• Questions to answer
• 1. Return the span of the diet blog post starting at "However all this" and ending at "doubts. Que sera.", copied word for word.
• 2. Supply the next part of the diet blog post, picking up after its final sentence.

• Extract provided

^^^^

For the last two months I, along with the scattered female side of my children, have been on a fairly strict diet in readiness for the day, relying on wonderful e-mails to keep our heads above water as temptation threatens. The women are doing it because they want to fit into hastily bought dresses, deliberately purchased a size or two too small and I, to look a tad more presentable and as the proposed bride said this week, less intimidating. The women are doing nicely, my wife of over 40 years is looking a picture, I for my part have lost 12 kilograms, a shade under two stone and destined to lose another four or five kilos before the big day, but as I look at my naked state in the mirror at 4.30am each morning, I notice no difference, as slim and lithe as ever but next time you go to the super-market just pick up 12 bags of sugar. I was carrying the equivalent round with me 24/7. I can now put my socks on with ease and I tie my shoe laces without a thought and do the 1001 things around the house that my wife of over 40 years asks me to do without the historic grumble of the last few years. Most of these 1001 things do not really need doing but I do them all the same. It keeps her sweet and I no longer break sweat in carrying them out.
The diet is relatively easy and within a few days you get into the swing of it. No oil in the cooking, no carbohydrates at all. I found potatoes easy but good bread and a little rice with a curry difficult but plenty of fruit, greens and a modicum of lean meat. Wine at the weekend and a necessary large aperitif most nights. Exercise although helpful is not necessary. I am now as light as I was 40 years ago but perhaps not as nimble.
However all this good work could easily come unstuck as the wedding approaches, with celebration dinners on most nights prior to the big day, plus a night celebrating an old school master’s longevity which I am really looking forward to. I must retain my iron will, think lettuce but I have a few doubts. Que sera.
Anyway outside of my little world things are beginning to move along apace. England have tightened their grip on fragile Australia in the Ashes series with only two or three of the English team actually sustaining their undoubted talents. If they could all click together there ain’t a team in the world to touch them.
On a more sombre note, Deacon Morris of St Ambrose’s in Altrincham appears in court tomorrow, to be told or not told that indeed he did abuse boys at that school 20 years ago. There are lots of witnesses and my money is on a guilty verdict and another black mark against the Christian Brothers who have shown a trail of destruction through the education system of Ireland and America for many a year. A little like the Benedictines have done in the UK at Downside, Ampleforth, Ealing and now Fort Augustus in Scotland. When will these abusers and their controllers ever learn.

^^^^

• Information provided

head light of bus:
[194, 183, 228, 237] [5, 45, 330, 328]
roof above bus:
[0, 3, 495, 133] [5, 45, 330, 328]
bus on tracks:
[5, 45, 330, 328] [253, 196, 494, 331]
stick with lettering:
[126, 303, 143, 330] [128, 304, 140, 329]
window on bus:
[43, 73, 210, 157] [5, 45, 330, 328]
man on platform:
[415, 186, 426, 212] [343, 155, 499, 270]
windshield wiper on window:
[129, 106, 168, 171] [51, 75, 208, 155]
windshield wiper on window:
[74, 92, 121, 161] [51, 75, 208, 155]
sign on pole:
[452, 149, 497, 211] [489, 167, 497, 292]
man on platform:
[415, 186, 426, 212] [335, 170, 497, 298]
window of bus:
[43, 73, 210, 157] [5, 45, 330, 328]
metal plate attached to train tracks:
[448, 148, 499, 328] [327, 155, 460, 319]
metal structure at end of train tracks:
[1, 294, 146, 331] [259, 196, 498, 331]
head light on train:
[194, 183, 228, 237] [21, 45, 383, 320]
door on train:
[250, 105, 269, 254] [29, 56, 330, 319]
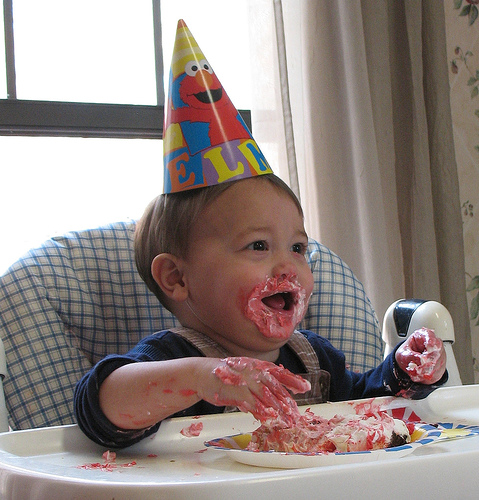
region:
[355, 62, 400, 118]
part of a curtain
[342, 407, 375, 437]
part of a cream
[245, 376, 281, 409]
part of a hand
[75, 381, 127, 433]
edge of a sleeve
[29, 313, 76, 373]
part of a cloth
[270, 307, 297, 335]
part of a mouth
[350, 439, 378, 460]
edge of a plate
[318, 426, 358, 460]
edge of a cake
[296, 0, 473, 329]
The curtains are tan.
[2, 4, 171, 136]
Light shining through window.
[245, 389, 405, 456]
the cake is red.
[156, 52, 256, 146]
Elmo on party hat.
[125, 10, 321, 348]
Baby wearing party hat.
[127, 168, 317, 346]
The baby is a boy.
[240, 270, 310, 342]
Cake on the babies face.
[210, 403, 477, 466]
Cake on a plate.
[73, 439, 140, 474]
Frosting on the table.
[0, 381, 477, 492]
The table is white.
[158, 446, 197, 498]
the table is white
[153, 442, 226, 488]
the table is white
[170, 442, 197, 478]
the table is white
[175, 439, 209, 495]
the table is white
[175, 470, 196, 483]
the table is white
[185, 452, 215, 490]
the table is white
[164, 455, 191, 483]
the table is white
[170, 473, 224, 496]
the table is white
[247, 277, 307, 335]
the red and white frosting on the boy's face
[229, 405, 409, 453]
the cake slice on the paper plate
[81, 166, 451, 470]
a baby sitting in a high chair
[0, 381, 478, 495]
the white tray of the high chair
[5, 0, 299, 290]
the open window behind the high chair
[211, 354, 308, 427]
frosting all over the boy's hand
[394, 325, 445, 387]
and there is frosting on the left hand as well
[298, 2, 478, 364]
the curtain next to the window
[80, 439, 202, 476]
frosting on the tray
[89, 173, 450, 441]
a very happy little boy on his birthday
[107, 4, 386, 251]
the cap is cone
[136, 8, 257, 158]
the cap is cone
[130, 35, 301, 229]
the cap is cone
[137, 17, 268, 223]
the cap is conethe cap is cone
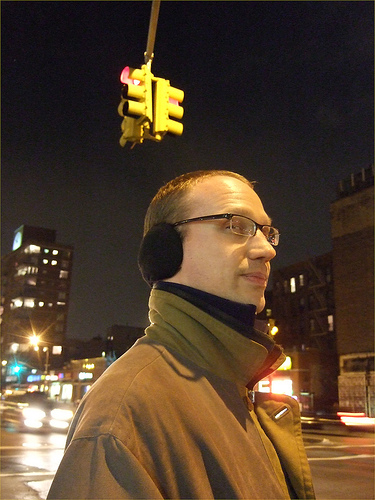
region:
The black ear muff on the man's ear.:
[135, 223, 187, 276]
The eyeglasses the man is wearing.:
[177, 207, 294, 255]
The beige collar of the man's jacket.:
[137, 288, 287, 373]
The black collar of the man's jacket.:
[166, 279, 271, 322]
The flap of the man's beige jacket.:
[246, 390, 297, 429]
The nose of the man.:
[252, 240, 278, 265]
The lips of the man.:
[242, 268, 270, 285]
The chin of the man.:
[250, 294, 268, 312]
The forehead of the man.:
[142, 175, 270, 220]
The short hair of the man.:
[128, 167, 254, 219]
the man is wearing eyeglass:
[154, 204, 305, 279]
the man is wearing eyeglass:
[153, 196, 340, 324]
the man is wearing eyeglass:
[153, 183, 258, 269]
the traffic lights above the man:
[87, 49, 203, 145]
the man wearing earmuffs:
[116, 150, 306, 454]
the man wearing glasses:
[105, 165, 304, 375]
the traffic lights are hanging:
[97, 54, 220, 145]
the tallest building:
[4, 217, 69, 386]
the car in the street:
[0, 382, 63, 446]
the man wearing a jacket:
[36, 176, 328, 495]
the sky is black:
[234, 35, 322, 105]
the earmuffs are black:
[136, 212, 194, 273]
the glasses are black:
[174, 201, 303, 249]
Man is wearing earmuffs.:
[46, 155, 321, 401]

^^^^

• Responses to the tasks
• 1.
However all this good work could easily come unstuck as the wedding approaches, with celebration dinners on most nights prior to the big day, plus a night celebrating an old school master’s longevity which I am really looking forward to. I must retain my iron will, think lettuce but I have a few doubts. Que sera.

• 2.
Our case at St Bede’s College in Manchester seems to be a long time coming to the starting blocks. I used to be in the loop but the furtive lawyers have gathered their gowns about themselves, stuffed their wigs into their sometime loquacious gobs and will not let any information out. Perhaps they like this cloak and dagger stuff but it does not help the gang of witnesses who are sitting there in trepidation as they think of their days in court before these same unfurled and coiffed pettifoggers in order to spew out evidence of the vileness thrust upon them by Monsignor Thomas Duggan and his cohort of abusers at the school. However with this wholesale sexual abuse of man and womankind by a few famous faces being the topic of the week, month and year in the main stream media, there are probably easier and richer fish to fry. We as the decent underbelly of civilisation have learnt patience, our time will come. We might be all dead by then but at least patience is one of the virtues we learnt at these misguided abuser’s knees and it ain’t easily forgotten.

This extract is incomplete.